O.K. I found out the answer. You were on the verge of it here, Phobos.
Here is how the coriolis effect figures into the GRS:
As Phobos uncovered, the GRS is a high pressure island. This would imply, by Earth weather standards that it is a subsiding, sinking area of cooler temperature gas that is thereby denser. This is what differentiates it from the surrounding lower pressure atmosphere to begin with.
It should dissipate into the lower pressure and disappear but it doesn't. Some dynamic is keeping it contained, or perhaps feeding it roughly in proportion to whatever high pressure it may lose.
(That's a different topic. My question is about how the coriolis effect figures in.)
As the presumedly more dense atmosphere rotates beneath it, the edge of the spot closer to the equator is subjected to greater surface speeds, running along beneath, than the edge farther away from the equator. If we say, for instance, that one edge is just touching the equator and the other is touching a tropic, the edge at the equator will have a greater circumference running beneath it than the edge at the tropic. This imbalance of force between the two edges is, obviously, what torques the GRS.

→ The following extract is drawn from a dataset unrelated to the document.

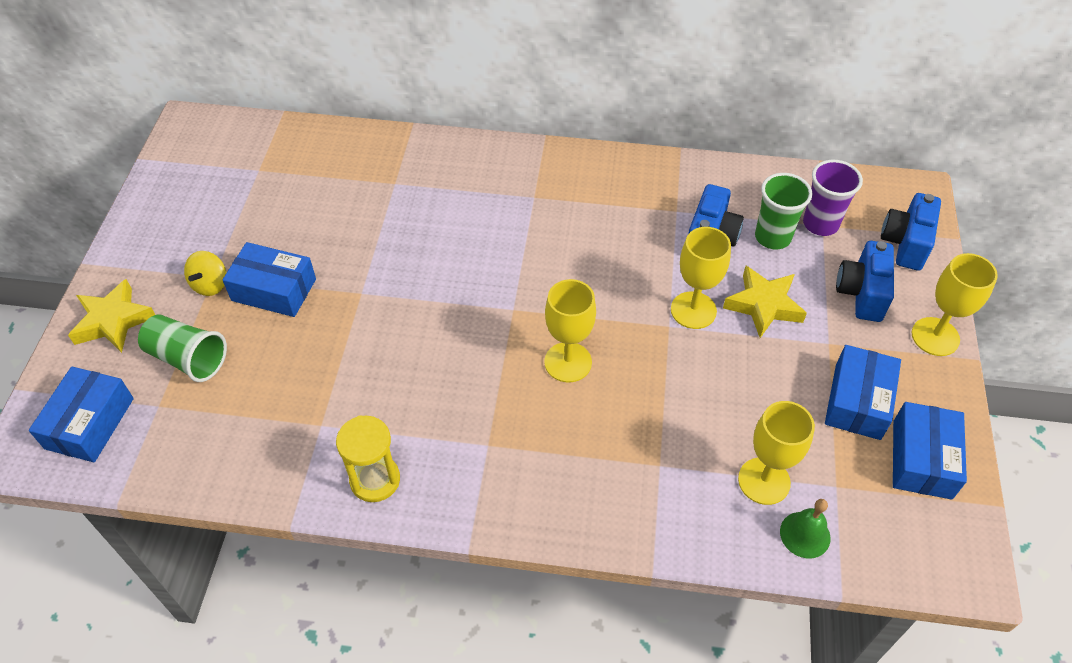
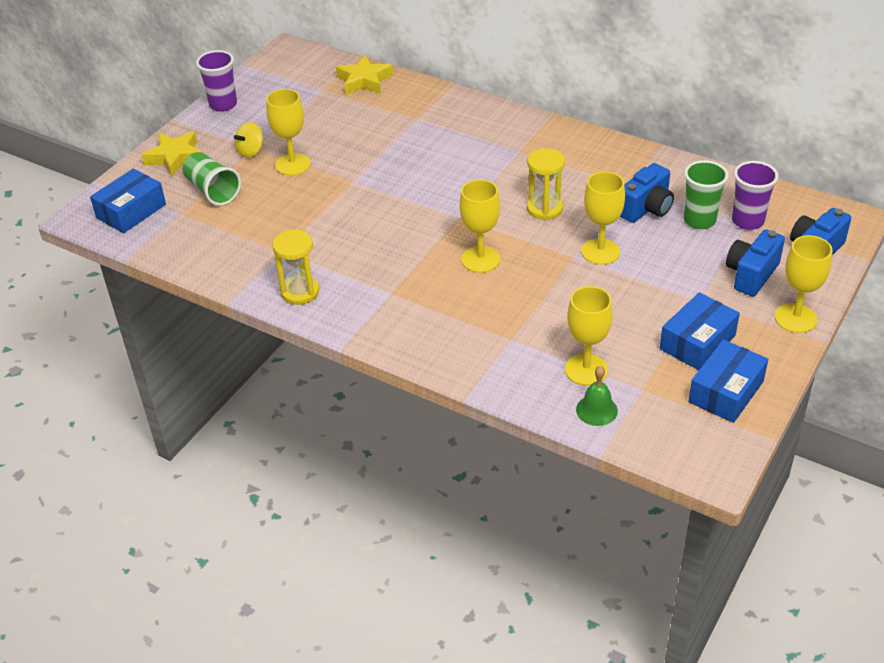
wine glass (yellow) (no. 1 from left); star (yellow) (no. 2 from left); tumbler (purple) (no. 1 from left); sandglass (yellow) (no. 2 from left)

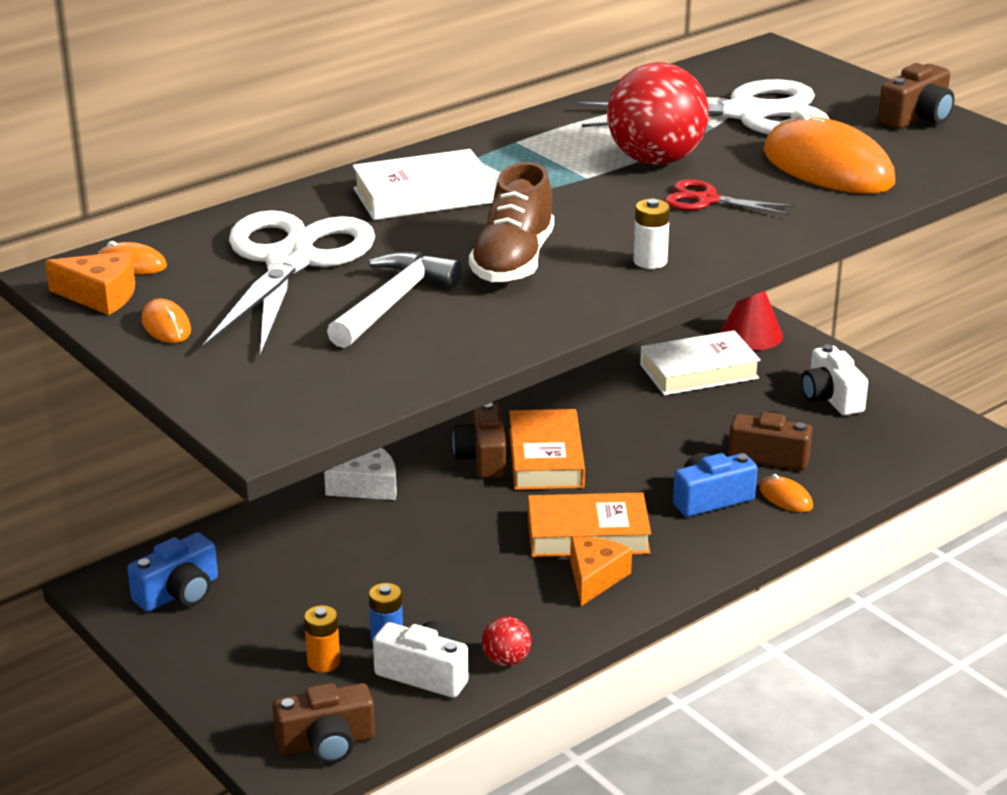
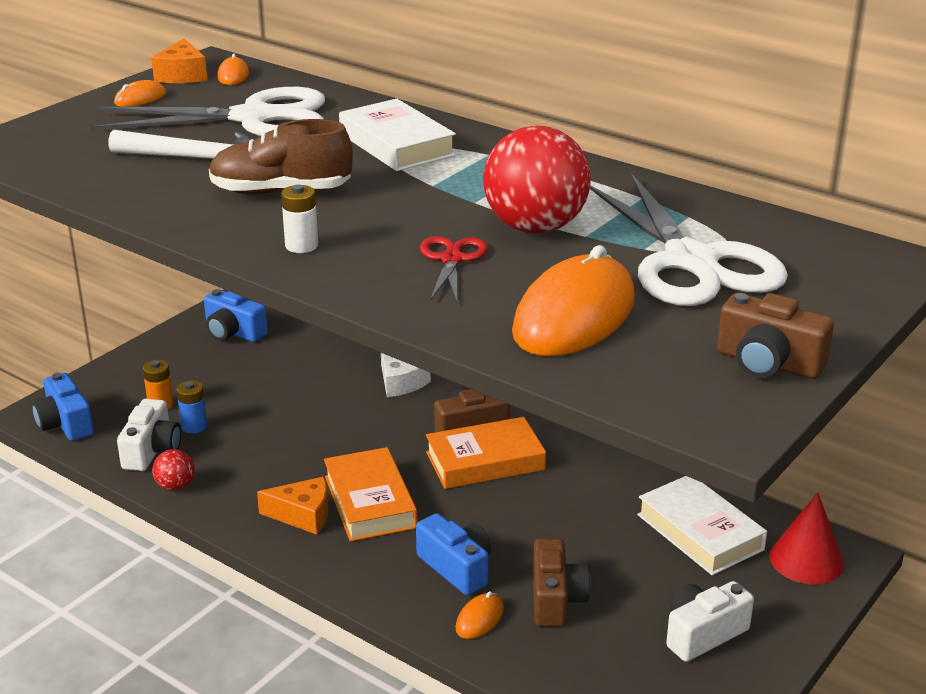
compact camera (cobalt) (no. 1 from left)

I was having a hard time figuring out where the torque was coming from. I see now that it is the result of two different surface speeds arising from the spherical shape of the planet.
(I discovered, too, that winds will take a different route around a high pressure area than they do around a low pressure area, and that these directions are flopped, mirror-like; Those in the northern hemisphere are enantiomorphs, so to speak, of those in the southern.)